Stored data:

------------------------------

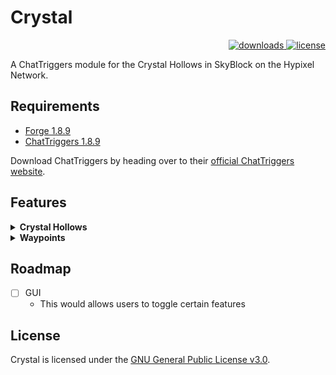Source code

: # Crystal
<p align="right">
  <a href="https://github.com/leond3/Crystal/releases" target="_blank">
    <img alt="downloads" src="https://img.shields.io/github/v/release/leond3/Crystal?color=00AA00&style=flat-square" />
  </a>
  <a href="https://github.com/leond3/Crystal/blob/main/LICENSE" target="_blank">
    <img alt="license" src="https://img.shields.io/github/license/leond3/Crystal?color=5555FF&style=flat-square" />
  </a>
</p>
A ChatTriggers module for the Crystal Hollows in SkyBlock on the Hypixel Network.

## Requirements

* [Forge 1.8.9](https://files.minecraftforge.net/net/minecraftforge/forge/index_1.8.9.html)
* [ChatTriggers 1.8.9](https://www.chattriggers.com/)

Download ChatTriggers by heading over to their [official ChatTriggers website]().

## Features

<details>
<summary><b>Crystal Hollows</b></summary>
- Fully automatic waypoint detection<br>
- Waypoints are synchronized across clients and lobbies<br>
</details>
<details>
<summary><b>Waypoints</b></summary>
- Corleone<br>
- Crystal Nucleus<br>
- Fairy Grotto<br>
- Forger<br>
- Goblin King<br>
- Goblin Queen<br>
- Jungle Temple<br>
- Khazad-dum<br>
- Mines of Divan<br>
- Odawa<br>
- Precursor City<br>
</details>

## Roadmap

- [ ] GUI
  - This would allows users to toggle certain features

## License

Crystal is licensed under the [GNU General Public License v3.0](https://github.com/leond3/Crystal/blob/main/LICENSE).
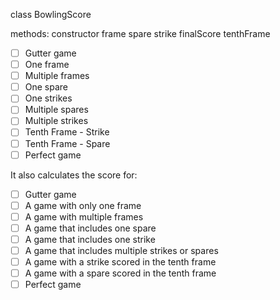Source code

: class BowlingScore

methods:
constructor
frame
spare
strike
finalScore
tenthFrame

- [ ] Gutter game
- [ ] One frame
- [ ] Multiple frames
- [ ] One spare
- [ ] One strikes
- [ ] Multiple spares
- [ ] Multiple strikes
- [ ] Tenth Frame - Strike
- [ ] Tenth Frame - Spare
- [ ] Perfect game

It also calculates the score for:

- [ ] Gutter game
- [ ] A game with only one frame
- [ ] A game with multiple frames
- [ ] A game that includes one spare
- [ ] A game that includes one strike
- [ ] A game that includes multiple strikes or spares
- [ ] A game with a strike scored in the tenth frame
- [ ] A game with a spare scored in the tenth frame
- [ ] Perfect game

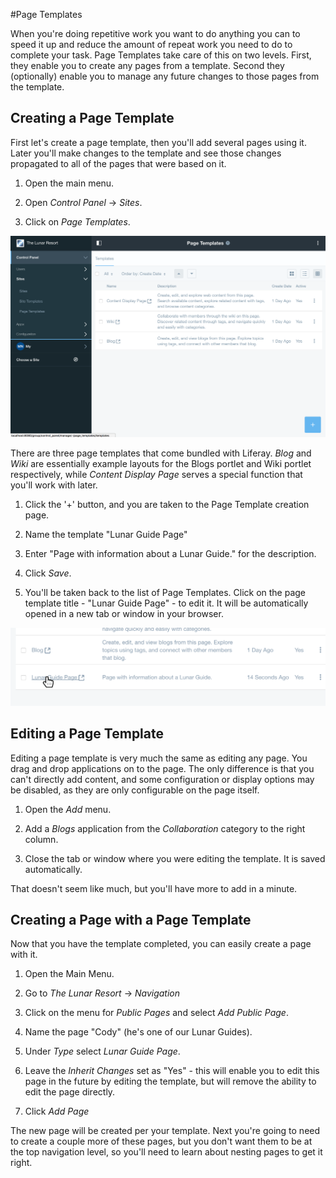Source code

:#Page Templates 

When you're doing repetitive work you want to do anything you can to speed it 
up and reduce the amount of repeat work you need to do to complete your task. 
Page Templates take care of this on two levels. First, they enable you to 
create any pages from a template. Second they (optionally) enable you to manage any future changes to those pages from the template.

## Creating a Page Template

First let's create a page template, then you'll add several pages using it. 
Later you'll make changes to the template and see those changes propagated to
all of the pages that were based on it.

1. Open the main menu.

2. Open *Control Panel* &rarr; *Sites*.

3. Click on *Page Templates*.

![Figure x: Page Templates page.](../../../images/001-page-templates-screen.png)

There are three page templates that come bundled with Liferay. *Blog* and 
*Wiki* are essentially example layouts for the Blogs portlet and Wiki portlet 
respectively, while *Content Display Page* serves a special function that 
you'll work with later.

1. Click the '+' button, and you are taken to the Page Template creation page.

2. Name the template "Lunar Guide Page"

3. Enter "Page with information about a Lunar Guide." for the description.

4. Click *Save*.

5. You'll be taken back to the list of Page Templates. Click on the page 
    template title - "Lunar Guide Page" - to edit it. It will be automatically
    opened in a new tab or window in your browser.

![Figure x: Editing page template.](../../../images/001-lunar-resort-template-edit.png)

## Editing a Page Template

Editing a page template is very much the same as editing any page. You drag and 
drop applications on to the page. The only difference is that you can't 
directly add content, and some configuration or display options may be 
disabled, as they are only configurable on the page itself.

1. Open the *Add* menu.
    
2. Add a *Blogs* application from the *Collaboration* category to the right 
    column.
    
3. Close the tab or window where you were editing the template. It is saved
    automatically.

That doesn't seem like much, but you'll have more to add in a minute.

## Creating a Page with a Page Template

Now that you have the template completed, you can easily create a page with it.

1. Open the Main Menu.

2. Go to *The Lunar Resort* &rarr; *Navigation*

3. Click on the menu for *Public Pages* and select *Add Public Page*.

4. Name the page "Cody" (he's one of our Lunar Guides).

5. Under *Type* select *Lunar Guide Page*.

6. Leave the *Inherit Changes* set as "Yes" - this will enable you to edit this
    page in the future by editing the template, but will remove the ability to 
    edit the page directly.
    
7. Click *Add Page*

The new page will be created per your template. Next you're going to need to 
create a couple more of these pages, but you don't want them to be at the top 
navigation level, so you'll need to learn about nesting pages to get it right.
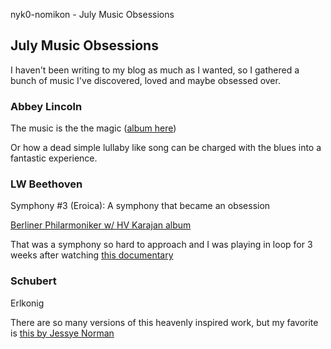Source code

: nyk0-nomikon - July Music Obsessions

## July Music Obsessions

I haven't been writing to my blog as much as I wanted, so I gathered a bunch of music I've discovered, loved and maybe obsessed over.

### Abbey Lincoln

The music is the the magic ([album here](https://open.spotify.com/album/7adPjhJuyYJfvbWgi4YdhJ))

Or how a dead simple lullaby like song can be charged with the blues into a fantastic experience.

### LW Beethoven

Symphony #3 (Eroica): A symphony that became an obsession

[Berliner Philarmoniker w/ HV Karajan album](https://open.spotify.com/album/6Xa8CONoChwmnjFjBmka3e)

That was a symphony so hard to approach and I was playing in loop for 3 weeks after watching [this documentary](https://www.youtube.com/watch?v=J5zFitBASEw)

### Schubert

Erlkonig

There are so many versions of this heavenly inspired work, but my favorite is [this by Jessye Norman](https://www.youtube.com/watch?v=8noeFpdfWcQ&list=PLQY0zQBqYyrXqfNXeekDQyZOjI5_E9Ew4&index=6)
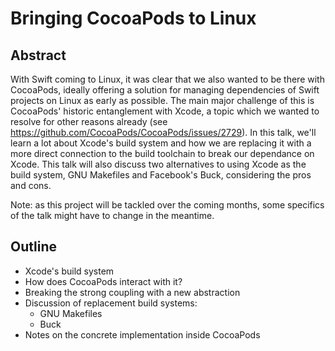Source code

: # Bringing CocoaPods to Linux

## Abstract

With Swift coming to Linux, it was clear that we also wanted to be there with CocoaPods, ideally offering a solution for managing dependencies of Swift projects on Linux as early as possible. The main major challenge of this is CocoaPods' historic entanglement with Xcode, a topic which we wanted to resolve for other reasons already (see https://github.com/CocoaPods/CocoaPods/issues/2729). In this talk, we'll learn a lot about Xcode's build system and how we are replacing it with a more direct connection to the build toolchain to break our dependance on Xcode. This talk will also discuss two alternatives to using Xcode as the build system, GNU Makefiles and Facebook's Buck, considering the pros and cons. 

Note: as this project will be tackled over the coming months, some specifics of the talk might have to change in the meantime.

## Outline

- Xcode's build system
- How does CocoaPods interact with it?
- Breaking the strong coupling with a new abstraction
- Discussion of replacement build systems:
	- GNU Makefiles
	- Buck
- Notes on the concrete implementation inside CocoaPods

------------------------------

Request →
Find every line in the records that has the word "shields". Copy those lines.

Output below →
    <img alt="downloads" src="https://img.shields.io/github/v/release/leond3/Crystal?color=00AA00&style=flat-square" />
    <img alt="license" src="https://img.shields.io/github/license/leond3/Crystal?color=5555FF&style=flat-square" />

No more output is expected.